On another note, I'm pretty excited about a Magnetic Poetry poem I composed this morning and set to music. I'll try and record it and put it up in the next day or two. It's really fun getting back to the original purpose of this product, which was to be a songwriting tool.
One of the coolest things I saw in New York was the new renovations at Lincoln Center, especially the green roof that overlooks this reflecting pond. Such a peaceful spot in the middle of all the chaos. They souped up the fountain too, and now it puts on a classy little show.
There's a music store called Lark In The Morning that sells all kinds of exotic musical instruments from around the world, and of course I've bought way too much stuff from them over the years and get their e-newsletter. The most recent one had all of these amazing Brazilian bird whistles, and I'm tempted to own and learn all of them. Check out the YouTube recordings; they're just beautiful.
My dad used to be a duck and pheasant hunter and is really good at a number of bird calls. He has a call designed to sound like an injured baby crow, and when we were kids we'd beg him to blow on it until dozens of angry crows were dive bombing us looking for the dastardly animal that was hurting their young one. But from experience I know that it's not enough to just buy a call and start blowing. It takes a lot of practice. I blew and blew and never could get those crows to come.
I'm out in New York for the big Gift Show. One thing I love about this city is all of the semi-legal street vendors, many of them selling used books. My friend, Ivy (formerly from Minneapolis' The Tin Star Sisters) found a real gem (a first edition Nimoy!) and read poems to us from it aloud at a hipster bar in Brooklyn.
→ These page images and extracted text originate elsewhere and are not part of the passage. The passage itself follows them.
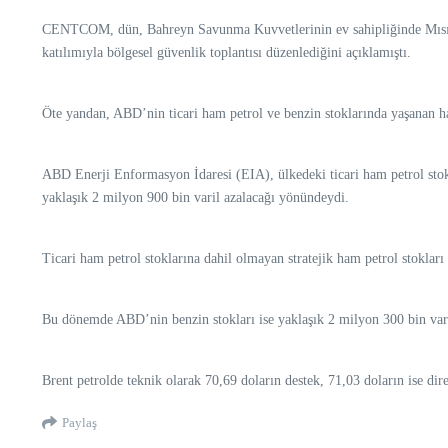
CENTCOM, dün, Bahreyn Savunma Kuvvetlerinin ev sahipliğinde Mısır, 
katılımıyla bölgesel güvenlik toplantısı düzenlediğini açıklamıştı.
Öte yandan, ABD’nin ticari ham petrol ve benzin stoklarında yaşanan hafta
ABD Enerji Enformasyon İdaresi (EIA), ülkedeki ticari ham petrol stoklar
yaklaşık 2 milyon 900 bin varil azalacağı yönündeydi.
Ticari ham petrol stoklarına dahil olmayan stratejik ham petrol stoklar
Bu dönemde ABD’nin benzin stokları ise yaklaşık 2 milyon 300 bin varil 
Brent petrolde teknik olarak 70,69 doların destek, 71,03 doların ise direnç bö
Paylaş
Over in St. Paul they have a Sidewalk Poetry Program where they stamp poems into fresh concrete sidewalk slabs (you could do the same, incidentally, with one of our Poetry Stones Kits). Here in Minneapolis our sidewalk poetry program is more organic. This one's called "Cracking Up Peacefully."
A friend of mine is a sales rep for Specialized Bikes. We had bike club at his house the other night and he was showing off samples of the chamois (underside pads) they're putting in their new line of shorts. Is this really a scientific design, or is their engineering department a bunch of snickering 12-year-old boys? Or... maybe they're designed to make middle-aged men like us snicker like 12-year-old boys...
A nice little walk around Wirth Park yielded these golden pretties, about two pounds worth. The woods are still full of these things; we left many pounds of them out there that were past their prime, only taking the nicest ones.